> **Exercise details**
The answer is the set of lines that include "Table", copied from the data below.

Collection entries:
--------
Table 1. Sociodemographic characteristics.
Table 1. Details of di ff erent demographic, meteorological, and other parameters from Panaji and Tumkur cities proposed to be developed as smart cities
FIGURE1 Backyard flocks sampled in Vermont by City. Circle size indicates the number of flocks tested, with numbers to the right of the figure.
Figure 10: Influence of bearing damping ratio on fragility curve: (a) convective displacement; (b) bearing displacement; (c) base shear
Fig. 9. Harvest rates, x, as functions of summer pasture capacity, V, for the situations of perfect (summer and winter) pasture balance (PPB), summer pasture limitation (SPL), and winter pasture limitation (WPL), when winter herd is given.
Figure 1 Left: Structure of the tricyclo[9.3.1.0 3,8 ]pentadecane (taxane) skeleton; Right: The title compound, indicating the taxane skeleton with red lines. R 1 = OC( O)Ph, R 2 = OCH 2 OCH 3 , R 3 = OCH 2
--------
> **Exercise solution**
Table 1. Sociodemographic characteristics.
Table 1. Details of di ff erent demographic, meteorological, and other parameters from Panaji and Tumkur cities proposed to be developed as smart cities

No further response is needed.